First of all I'd like to say that I enjoyed reading your blog. I may not agree with it completely, but you make some interesting points.
On this particular subject though I am a bit confused. You use the words "bad" and "ashamed" in very similar ways. It seems to me that you are coming up with an argument to change vocabulary, but not change the meaning.
You say that someone should be ashamed of being naked. Then you say that this is a result of becoming aware of the possibility of sinning.
I would like to offer a counter argument. Native Americans living in warm areas didn't always wear clothing. Native African women didn't wear tops. Native Australian aborigines were also scantly clad. These people didn't feel shame until missionaries demanded that they should be covered and feel shame.
I offer you that idea that nudity is a cultural construction not a natural psychological state.
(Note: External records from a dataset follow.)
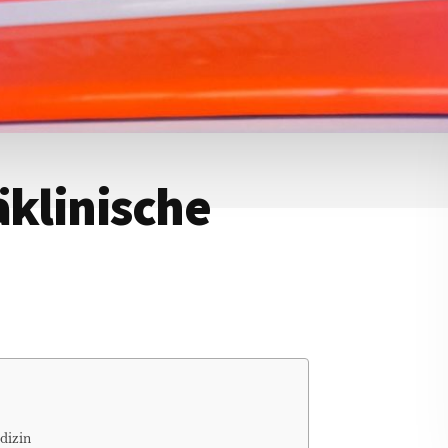
äklinische
dizin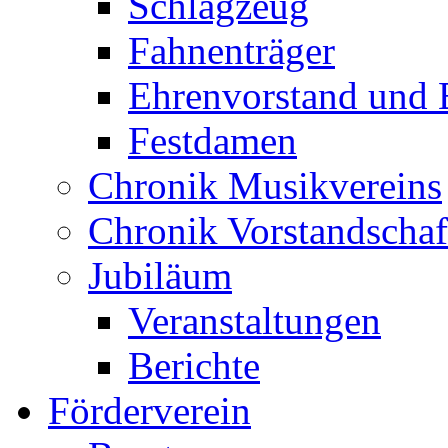
Schlagzeug
Fahnenträger
Ehrenvorstand und 
Festdamen
Chronik Musikvereins
Chronik Vorstandschaf
Jubiläum
Veranstaltungen
Berichte
Förderverein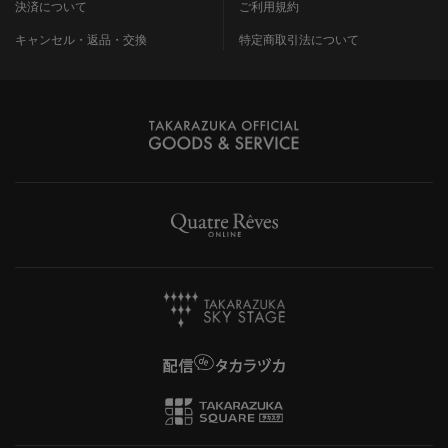
決済について
ご利用規約
キャンセル・返品・交換
特定商取引法について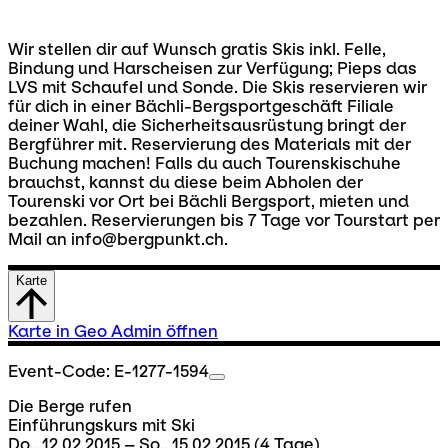
Wir stellen dir auf Wunsch gratis Skis inkl. Felle,
Bindung und Harscheisen zur Verfügung; Pieps das
LVS mit Schaufel und Sonde. Die Skis reservieren wir
für dich in einer Bächli-Bergsportgeschäft Filiale
deiner Wahl, die Sicherheitsausrüstung bringt der
Bergführer mit. Reservierung des Materials mit der
Buchung machen! Falls du auch Tourenskischuhe
brauchst, kannst du diese beim Abholen der
Tourenski vor Ort bei Bächli Bergsport, mieten und
bezahlen. Reservierungen bis 7 Tage vor Tourstart per
Mail an info@bergpunkt.ch.
Karte
Karte in Geo Admin öffnen
Event-Code: E-1277-1594
Die Berge rufen
Einführungskurs mit Ski
Do., 12.02.2015 – So., 15.02.2015
(4 Tage)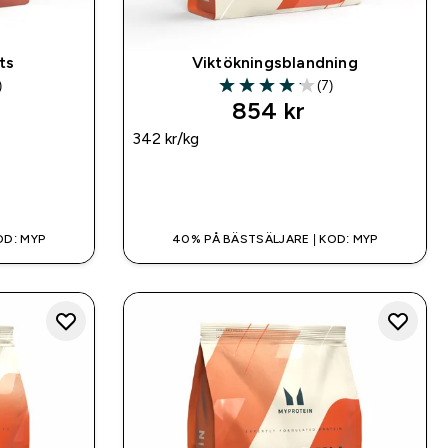
ts
Viktökningsblandning
)
(7)
ars
4.14 out of 5 stars
854 kr‎
342 kr‎/kg
SNABBKÖP
OD: MYP
40% PÅ BÄSTSÄLJARE | KOD: MYP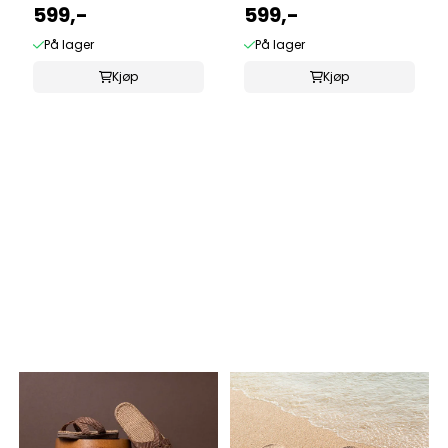
599,-
599,-
På lager
På lager
Kjøp
Kjøp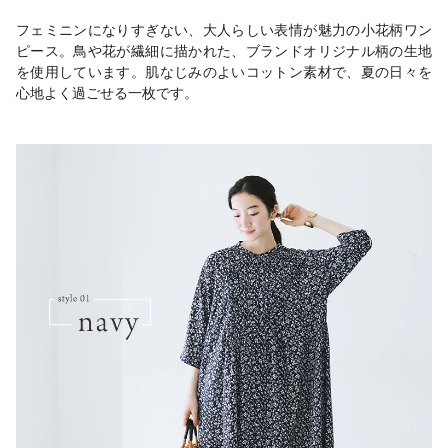
フェミニンになりすぎない、大人らしい表情が魅力の小花柄ワン
ピース。鳥や花が繊細に描かれた、ブランドオリジナル柄の生地
を使用しています。肌なじみのよいコットン素材で、夏の日々を
心地よく過ごせる一枚です。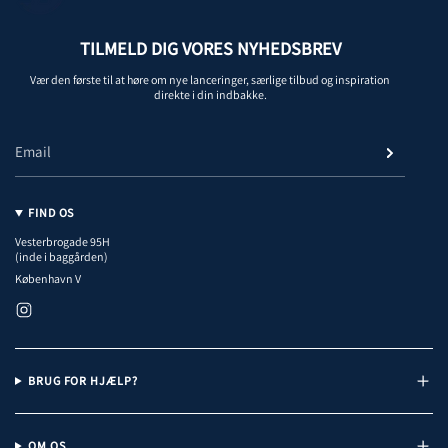
TILMELD DIG VORES NYHEDSBREV
Vær den første til at høre om nye lanceringer, særlige tilbud og inspiration
direkte i din indbakke.
FIND OS
Vesterbrogade 95H
(inde i baggården)
København V
I
n
s
t
a
BRUG FOR HJÆLP?
g
r
a
m
OM OS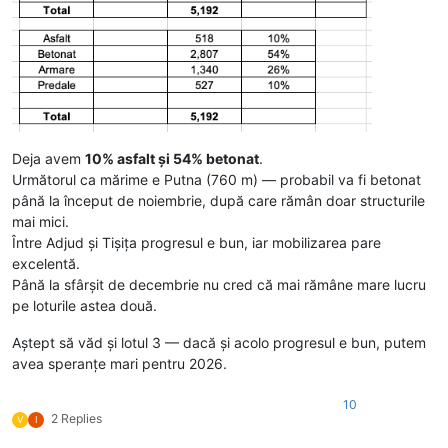
Deja avem
10% asfalt și 54% betonat
.
Următorul ca mărime e Putna (760 m) — probabil va fi betonat
până la început de noiembrie, după care rămân doar structurile
mai mici.
Între Adjud și Tișița progresul e bun, iar mobilizarea pare
excelentă.
Până la sfârșit de decembrie nu cred că mai rămâne mare lucru
pe loturile astea două.
Aștept să văd și lotul 3 — dacă și acolo progresul e bun, putem
avea speranțe mari pentru 2026.
10
2 Replies
V
I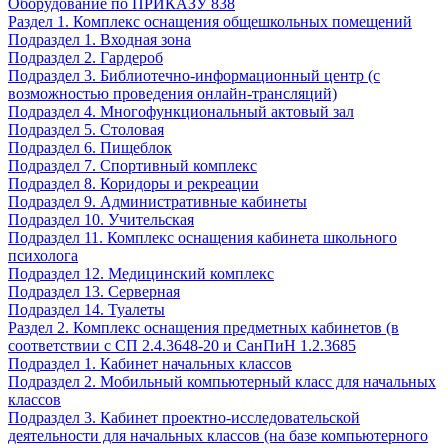
Оборудование по ПРИКАЗУ 838
Раздел 1. Комплекс оснащения общешкольных помещений
Подраздел 1. Входная зона
Подраздел 2. Гардероб
Подраздел 3. Библиотечно-информационный центр (с
возможностью проведения онлайн-трансляций)
Подраздел 4. Многофункциональный актовый зал
Подраздел 5. Столовая
Подраздел 6. Пищеблок
Подраздел 7. Спортивный комплекс
Подраздел 8. Коридоры и рекреации
Подраздел 9. Административные кабинеты
Подраздел 10. Учительская
Подраздел 11. Комплекс оснащения кабинета школьного
психолога
Подраздел 12. Медицинский комплекс
Подраздел 13. Серверная
Подраздел 14. Туалеты
Раздел 2. Комплекс оснащения предметных кабинетов (в
соответствии с СП 2.4.3648-20 и СанПиН 1.2.3685
Подраздел 1. Кабинет начальных классов
Подраздел 2. Мобильный компьютерный класс для начальных
классов
Подраздел 3. Кабинет проектно-исследовательской
деятельности для начальных классов (на базе компьютерного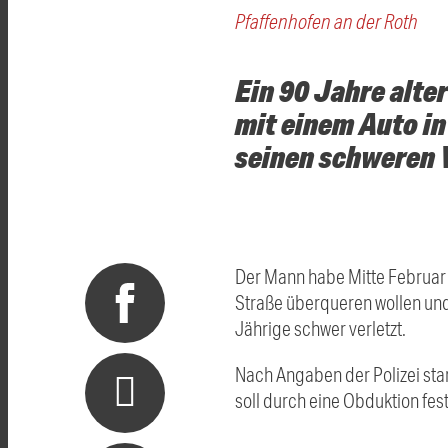
Pfaffenhofen an der Roth
Ein 90 Jahre alte
mit einem Auto in
seinen schweren 
Der Mann habe Mitte Februar 
Straße überqueren wollen und 
Jährige schwer verletzt.
Nach Angaben der Polizei sta
soll durch eine Obduktion fes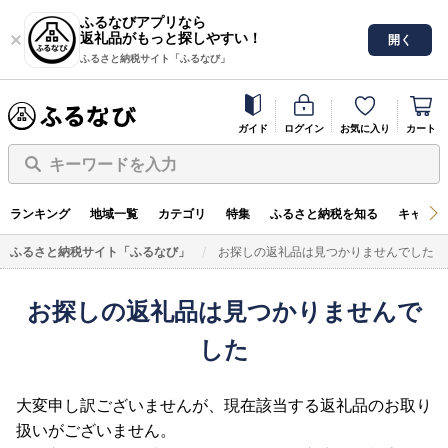
ふるなびアプリなら
返礼品がもっと探しやすい！
開く
ふるさと納税サイト「ふるなび」
ガイド
ログイン
お気に入り
カート
キーワードを入力
ランキング
地域一覧
カテゴリ
特集
ふるさと納税を知る
キャンペ
ふるさと納税サイト「ふるなび」
お探しの返礼品は見つかりませんでした
お探しの返礼品は見つかりませんで
した
大変申し訳ございませんが、現在該当する返礼品のお取り
扱いがございません。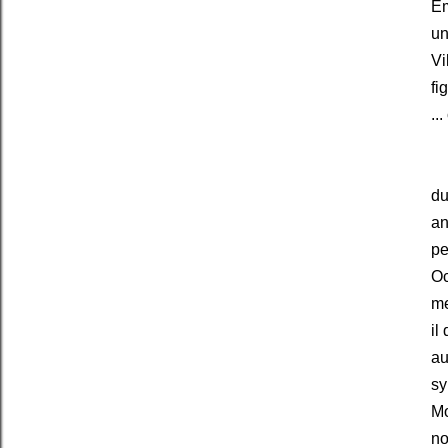
Ém
un
Vi
fi
..
No
du
an
pe
Oc
me
il
au
sy
Mo
no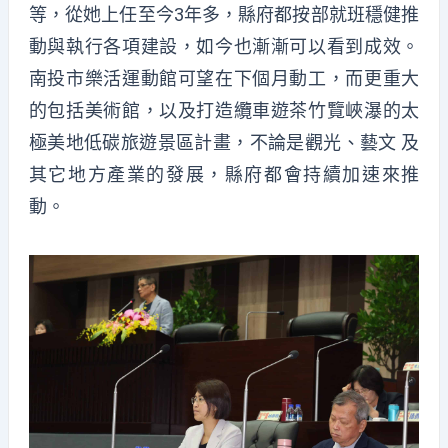
等，從她上任至今3年多，縣府都按部就班穩健推
動與執行各項建設，如今也漸漸可以看到成效。
南投市樂活運動館可望在下個月動工，而更重大
的包括美術館，以及打造纜車遊茶竹覽峽瀑的太
極美地低碳旅遊景區計畫，不論是觀光、藝文 及
其它地方產業的發展，縣府都會持續加速來推
動。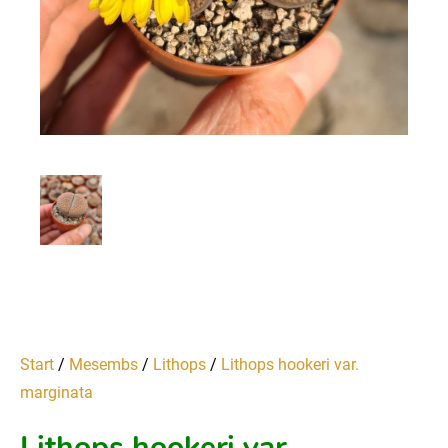
Start
/
Mesembs
/
Lithops
/
Lithops hookeri var.
marginata
Lithops hookeri var.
The shame that you talk about is taught in the culture from the first year of life when the father demands that his daughter be covered or the mother feels her own culturally taught shame to instruct her children to be covered.
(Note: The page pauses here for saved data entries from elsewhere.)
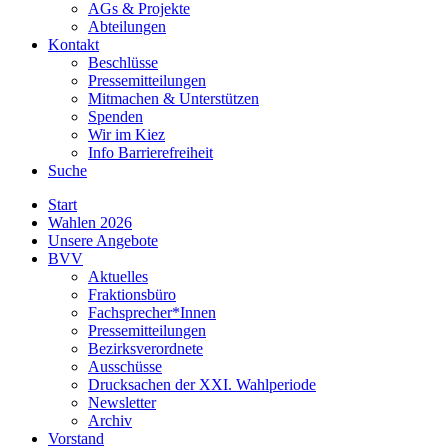
AGs & Projekte
Abteilungen
Kontakt
Beschlüsse
Pressemitteilungen
Mitmachen & Unterstützen
Spenden
Wir im Kiez
Info Barrierefreiheit
Suche
Start
Wahlen 2026
Unsere Angebote
BVV
Aktuelles
Fraktionsbüro
Fachsprecher*Innen
Pressemitteilungen
Bezirksverordnete
Ausschüsse
Drucksachen der XXI. Wahlperiode
Newsletter
Archiv
Vorstand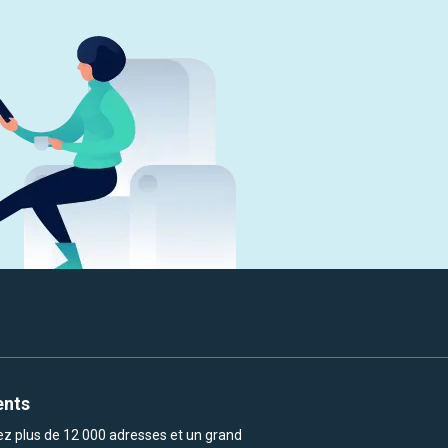
ents
rez plus de 12 000 adresses et un grand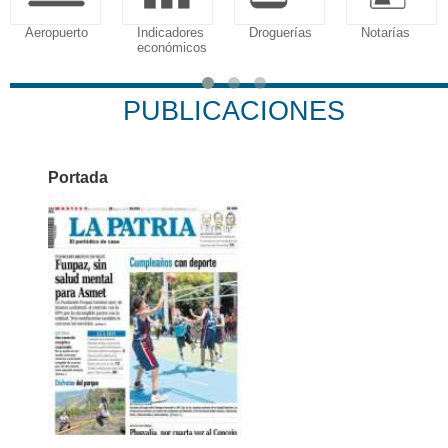
Aeropuerto
Indicadores
Droguerías
Notarías
económicos
PUBLICACIONES
Portada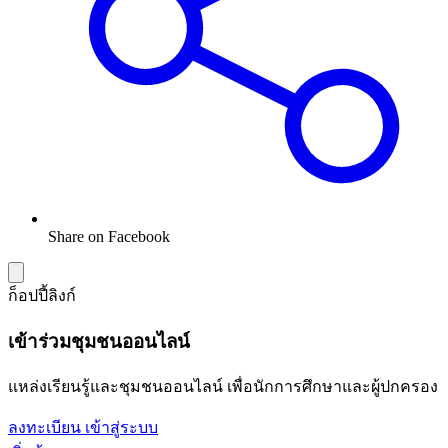
Share on Facebook
ก็อปปี้ลิงก์
เข้าร่วมชุมชนออนไลน์
แหล่งเรียนรู้และชุมชนออนไลน์ เพื่อนักการศึกษาและผู้ปกครอง
ลงทะเบียน
เข้าสู่ระบบ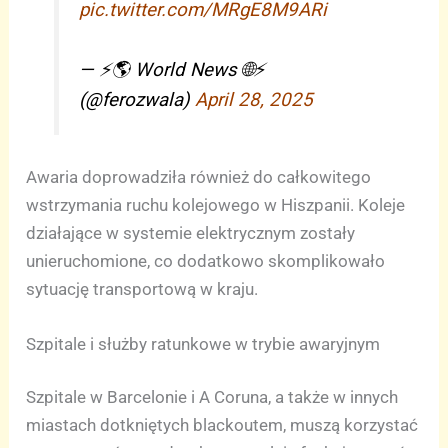
pic.twitter.com/MRgE8M9ARi
— ⚡️🌎 World News 🌐⚡️
(@ferozwala)
April 28, 2025
Awaria doprowadziła również do całkowitego
wstrzymania ruchu kolejowego w Hiszpanii. Koleje
działające w systemie elektrycznym zostały
unieruchomione, co dodatkowo skomplikowało
sytuację transportową w kraju.
Szpitale i służby ratunkowe w trybie awaryjnym
Szpitale w Barcelonie i A Coruna, a także w innych
miastach dotkniętych blackoutem, muszą korzystać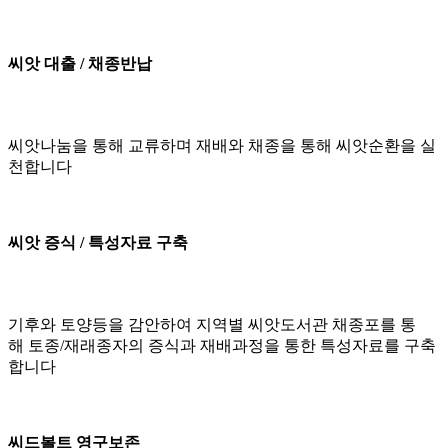
씨앗 대출 / 채종반납
씨앗나눔을 통해 교류하며 재배와 채종을 통해 씨앗순환을 실
천합니다
씨앗 증식 / 특성자료 구축
기후와 토양등을 감안하여 지역별 씨앗도서관 채종포를 통
해 토종/재래종자의 증식과 재배과정을 통한 특성자료를 구축
합니다
씨드볼트 영구보존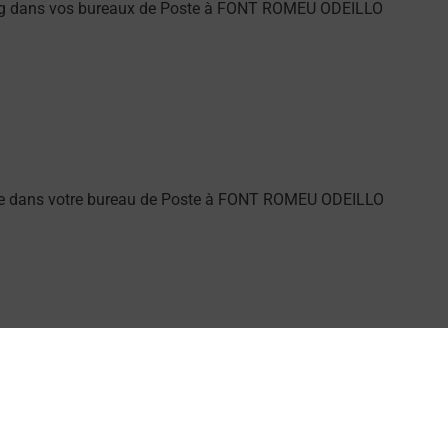
ung dans vos bureaux de Poste à FONT ROMEU ODEILLO
alarme dans votre bureau de Poste à FONT ROMEU ODEILLO
Découvrez l'offre proposée par La Poste.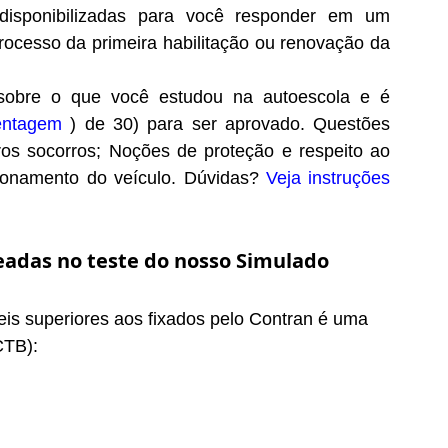
isponibilizadas para você responder em um
rocesso da primeira habilitação ou renovação da
obre o que você estudou na autoescola e é
entagem
) de 30) para ser aprovado. Questões
iros socorros; Noções de proteção e respeito ao
cionamento do veículo. Dúvidas?
Veja instruções
eadas no teste do nosso Simulado
eis superiores aos fixados pelo Contran é uma
CTB):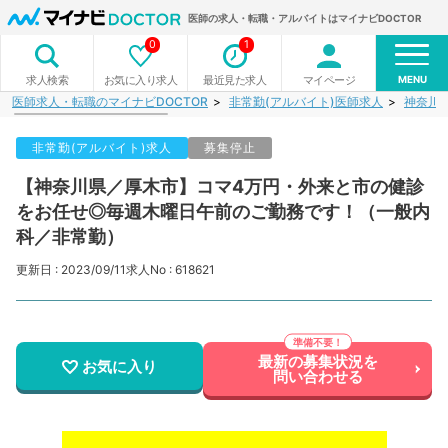
医師の求人・転職・アルバイトはマイナビDOCTOR
0
1
MENU
お気に入り求人
最近見た求人
マイページ
求人検索
医師求人・転職のマイナビDOCTOR
非常勤(アルバイト)医師求人
神奈川
非常勤(アルバイト)求人
募集停止
【神奈川県／厚木市】コマ4万円・外来と市の健診
をお任せ◎毎週木曜日午前のご勤務です！（一般内
科／非常勤）
更新日 : 2023/09/11
求人No : 618621
最新の募集状況を
お気に入り
問い合わせる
From personal experience I don't feel shame when I go to a nude beach. However, back when I was a bit overweight I would be a bit more ashamed just going down to the pool in my bathing suit. Perhaps that would be because of my guilt from the sin of gluttony.
Thank you for your articulate and thoughtful response, Dr. Forbush. I don't think I used the terms "shameful" and "bad" interchangeably, though. By shame or embarrassment, I meant blushing and giggling, not any emotion related to disgust, like guilt.
As for the issue of social construction of nudity, I have two responses. First, there are often different mechanisms for fulfilling the same social need and shame at nudity is just one of them. Shame, as I suggesteed, prevents unwanted sexual attention and hides sexual stimulation. Cultures that wear less clothing tend to have very strong gazing prohibitions. Imagine the prohibition our culture has around looking down low-cut tops and multiply it by ten. Even at a nude beach, staring at someone's genitals and staring at someone's ear have different levels of acceptance. Also, cultures that have less clothing tend to use habituation to prevent the problem. That is, repeated exposure to sexual characteristics breaks down our attraction to these characteristics. I'm not sure this is a good thing; it seems like a form of surpression. So, there are mechanisms in place even in cultures with less clothing to protect against unwanted sexual attention and hide sexual stimulation. Clothing is just the most efficient and least surpressing of our own sexual reactions, which is why almost every culture uses it.
Second, variation in a mechanism does not mean that the mechanism itself is a mere social construction. There are different positions about what constitutes nudity in different cultures. I'd suggest there are two reasons for this. The first is warmth. In hot and especially humid cultures, the culture is making a real tradeoff between comfort and modesty. Often, those cultures will have some combination of clothing, gaze prohibitions and habituation depending on the circumstances. The second is that the language or semiotics of sexual enticement changes from culture to culture. In different cultures, different bodily parts as well as genitals will come to signify the other sex or sexual attractiveness. There's usually a limited set of these, buttocks, chests, ankles, hair and necks. This language of sexual enticement is very real and provides real sexual stimulation to members of the culture. As such, these characteristics as well tend to fall under the category of modesty.
Well, that was a long response. Thanks for the objection. It really got me thinking.